⟨
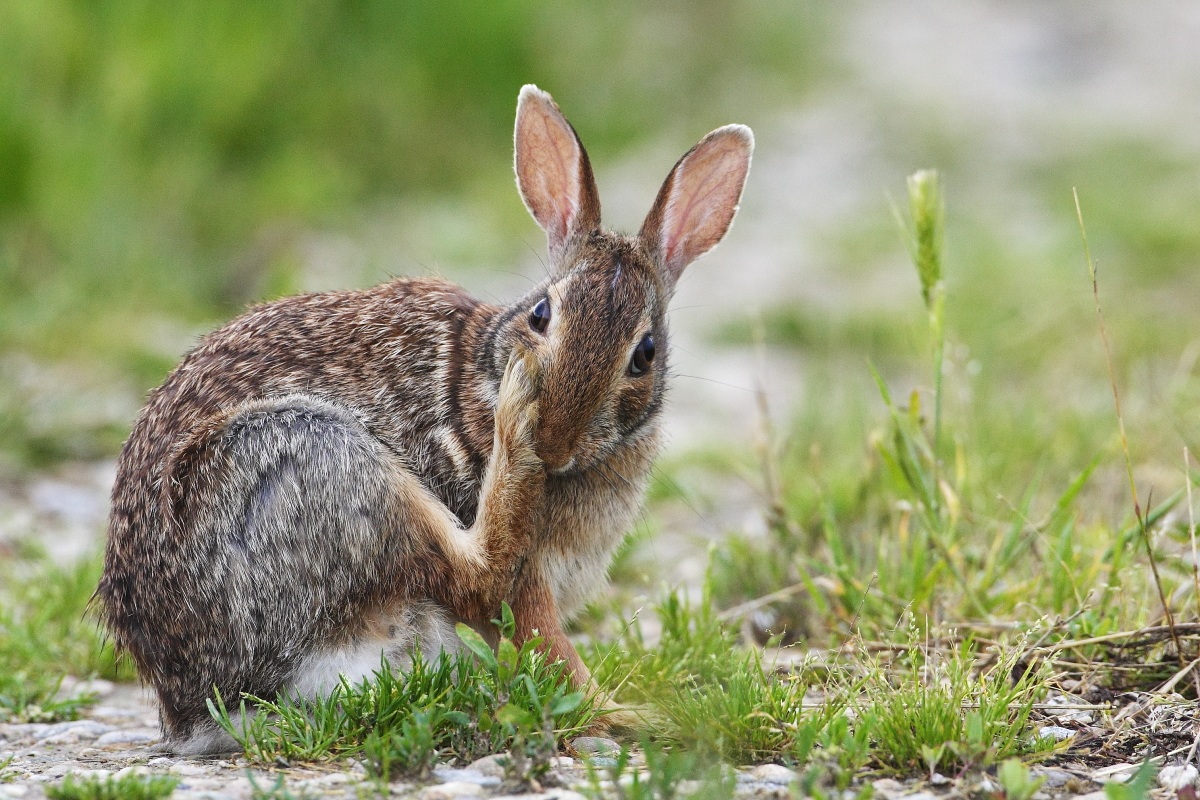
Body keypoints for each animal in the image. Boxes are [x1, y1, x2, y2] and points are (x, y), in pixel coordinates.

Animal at [97, 84, 753, 755]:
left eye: (645, 353)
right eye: (542, 315)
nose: (554, 441)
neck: (489, 368)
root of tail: (199, 708)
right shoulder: (530, 584)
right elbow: (539, 639)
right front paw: (618, 712)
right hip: (319, 461)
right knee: (475, 574)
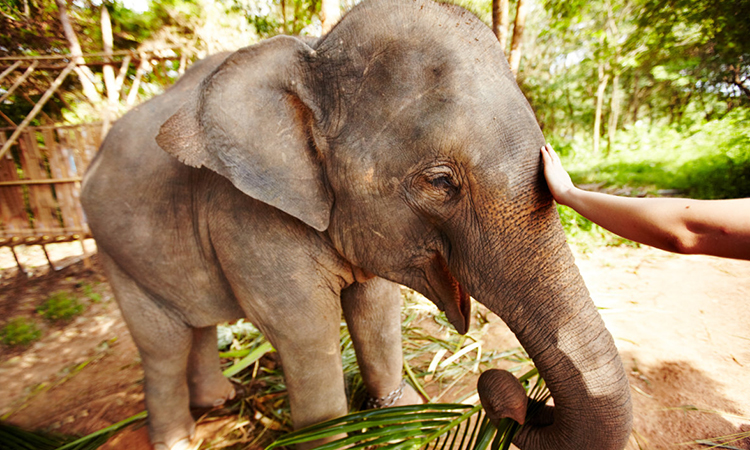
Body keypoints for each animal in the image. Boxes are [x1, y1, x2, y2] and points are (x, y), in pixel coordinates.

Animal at [82, 0, 636, 450]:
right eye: (440, 182)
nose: (496, 384)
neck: (315, 51)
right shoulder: (245, 217)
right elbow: (305, 336)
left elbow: (377, 310)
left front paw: (397, 415)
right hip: (113, 250)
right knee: (163, 345)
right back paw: (180, 437)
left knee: (195, 324)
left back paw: (219, 400)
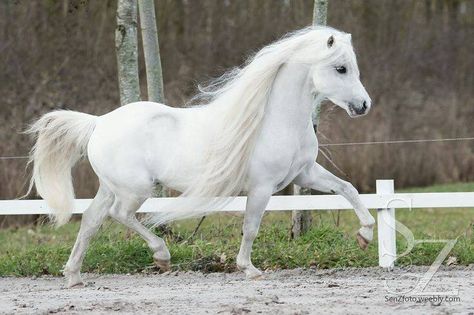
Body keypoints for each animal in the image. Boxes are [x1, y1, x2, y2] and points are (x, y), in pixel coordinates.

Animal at [25, 26, 374, 288]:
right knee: (120, 215)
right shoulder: (262, 187)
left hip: (111, 187)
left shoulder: (305, 174)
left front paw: (365, 235)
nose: (364, 106)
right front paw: (249, 269)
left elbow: (347, 189)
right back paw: (161, 255)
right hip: (135, 189)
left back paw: (73, 276)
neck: (274, 120)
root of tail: (99, 123)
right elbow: (251, 227)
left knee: (91, 221)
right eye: (340, 68)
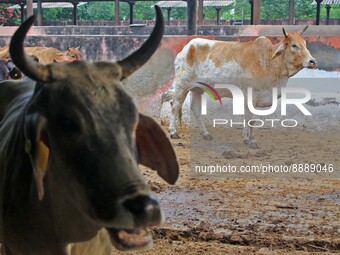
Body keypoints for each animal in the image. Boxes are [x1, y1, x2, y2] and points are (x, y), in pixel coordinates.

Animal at [169, 26, 318, 147]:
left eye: (305, 44)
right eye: (294, 45)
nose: (312, 61)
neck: (269, 62)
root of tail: (187, 47)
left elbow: (247, 117)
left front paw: (246, 139)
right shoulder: (252, 95)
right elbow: (251, 119)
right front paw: (252, 141)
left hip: (197, 89)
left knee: (196, 109)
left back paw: (206, 134)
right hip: (182, 85)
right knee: (175, 105)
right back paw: (173, 132)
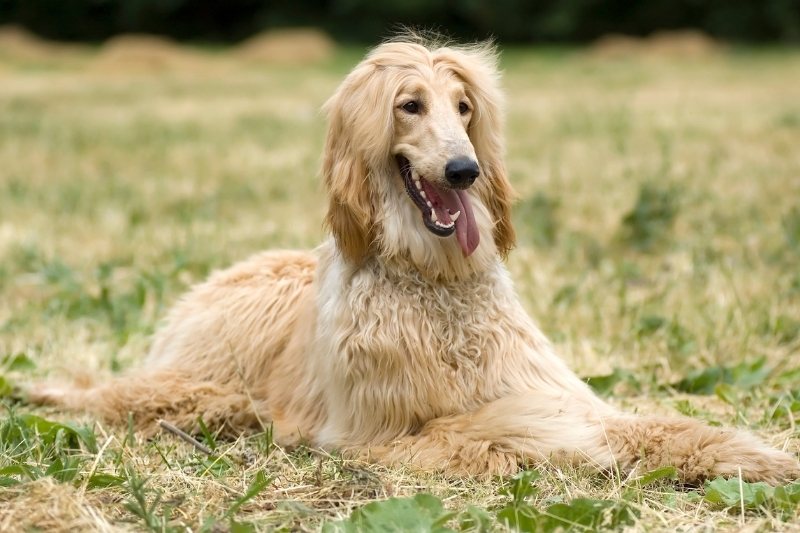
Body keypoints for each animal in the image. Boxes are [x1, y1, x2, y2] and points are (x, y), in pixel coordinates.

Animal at [31, 36, 800, 482]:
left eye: (464, 108)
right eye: (409, 105)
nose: (464, 171)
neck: (433, 278)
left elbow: (647, 423)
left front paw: (754, 455)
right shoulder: (375, 432)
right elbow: (496, 427)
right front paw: (563, 438)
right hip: (208, 382)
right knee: (121, 393)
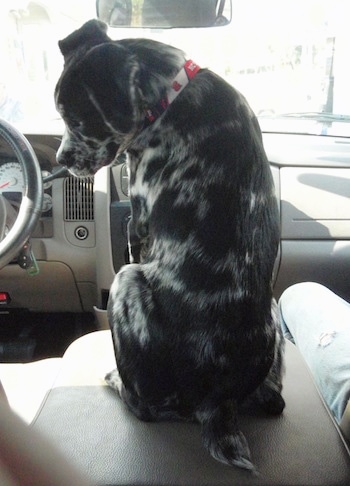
⟩
# [EXERCISE]
Only the lines from the one containing "left eye: (464, 108)" through the final line of the listing should be reproduced, exactly and with no pictures.

# [THE ANSWER]
left eye: (464, 108)
right eye: (409, 105)
nose: (464, 171)
neck: (433, 278)
left elbow: (647, 423)
left front paw: (754, 455)
right shoulder: (375, 432)
right elbow: (496, 427)
right front paw: (563, 438)
right hip: (208, 382)
right knee: (121, 393)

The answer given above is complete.